At first glance, the pectoral fins looked like the ordinary tail of a fish displayed without its head.
The manta ray was spotted by a roving inspector of the DVMF.
The stall owner told Catipay he knew the animal was a protected species and left it unwrapped.
The manta ray is considered a “vulnerable” species in the International Union for the Conservation of Nature (IUCN) red list of threatened species.
Just this month in Bangkok, Thailand, the Convention on International Trade in Endangered Species of Wild Fauna and Flora (CITES) agreed to increase protection of manta rays along with four other commercially exploited species of sharks.
Manta rays are now in the CITES II list which means there is increased protection allowing legal and sustainable trade.
Under Republic Act 8550 or the Philippine Fisheries Code, it is unlawful to hunt, kill or sell rare, threatened or endangered species listed in the CITES list. Violators face a P120,000 fine or prison term of 12 to 20 years.
The Bureau of Fisheries and Aquatic Resources (BFAR) prohibits taking, selling, purchasing, possessing, transporting and exporting manta rays and whale sharks. A fine of P500 to P5,000 and imprisonment for six months to four years or both will be imposed on the violator.
Catipay said the manta ray may have been caught in the seas off Bohol where manta ray hunting has long been recorded in Pamilacan Island.

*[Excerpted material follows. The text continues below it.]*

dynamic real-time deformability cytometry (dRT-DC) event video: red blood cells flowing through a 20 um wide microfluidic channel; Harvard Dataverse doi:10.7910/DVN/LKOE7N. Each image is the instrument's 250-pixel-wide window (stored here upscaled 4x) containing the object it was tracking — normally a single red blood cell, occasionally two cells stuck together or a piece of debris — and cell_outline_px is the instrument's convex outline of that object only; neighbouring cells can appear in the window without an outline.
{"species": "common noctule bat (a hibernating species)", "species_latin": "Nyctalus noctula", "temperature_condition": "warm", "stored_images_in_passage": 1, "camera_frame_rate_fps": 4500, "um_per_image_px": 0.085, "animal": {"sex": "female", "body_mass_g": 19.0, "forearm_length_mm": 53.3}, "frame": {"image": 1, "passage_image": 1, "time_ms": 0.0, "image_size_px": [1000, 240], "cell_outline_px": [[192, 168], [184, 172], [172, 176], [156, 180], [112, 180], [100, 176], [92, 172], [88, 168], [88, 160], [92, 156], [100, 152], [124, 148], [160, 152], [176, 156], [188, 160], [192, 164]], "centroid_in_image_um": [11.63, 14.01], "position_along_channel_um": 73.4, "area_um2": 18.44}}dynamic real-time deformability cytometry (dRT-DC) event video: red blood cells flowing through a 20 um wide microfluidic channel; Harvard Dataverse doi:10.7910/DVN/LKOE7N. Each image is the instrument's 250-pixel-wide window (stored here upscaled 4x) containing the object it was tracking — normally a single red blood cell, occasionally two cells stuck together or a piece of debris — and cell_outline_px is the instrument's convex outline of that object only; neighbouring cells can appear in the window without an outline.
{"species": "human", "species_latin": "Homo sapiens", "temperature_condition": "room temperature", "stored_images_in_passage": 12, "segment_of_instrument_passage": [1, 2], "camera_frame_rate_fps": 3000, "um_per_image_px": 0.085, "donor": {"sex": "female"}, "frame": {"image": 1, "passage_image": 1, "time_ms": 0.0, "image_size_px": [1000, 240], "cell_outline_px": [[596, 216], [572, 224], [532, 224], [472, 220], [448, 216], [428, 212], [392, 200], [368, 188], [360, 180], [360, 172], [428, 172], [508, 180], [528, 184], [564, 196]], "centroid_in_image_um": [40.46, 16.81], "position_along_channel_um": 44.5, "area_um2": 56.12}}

Pasil port where fishing vessels dock is being monitored as an entry point of illegal marine products, said DVMF chief Alice Utlang.
“That is why our team is roving the port and inspecting the meat being sold in the market,” Utlang said.
The other week, Cebu Daily News reported a carenderia in Pasil that serves stew made of sea turtles or pawikan, an endangered species.
Like the manta ray, which is served as “larang”, the exotic soup is a delicacy that draws people from all walks of life to the Pasil fish market.
Utlang said the illegal trade of endangered species exists but she doesn’t consider it rampant.
“They thought that since it’s a holiday today our inspectors would not be there. That’s why they tried to sell this manta ray,”Utlang said.
After CDN reported about the Pasil carenderia selling pawikan stew, the eatery stopped serving the dish and the owner hasn’t been seen around, said Utlang.
The confiscated manta ray will be buried in the grounds of the DVMF office at the North Reclamation Area in Cebu City.
Usually law enforcers who confiscate fresh fish from vendors during anti-illegal fishing operations donate the seized goods to the city jail or charity organizations.
But the seized manta ray will not be fed to beneficiaries.
“We respect that these are endangered species. We don’t want this to be fed to animals in the Cebu City zoo,” Utlang said.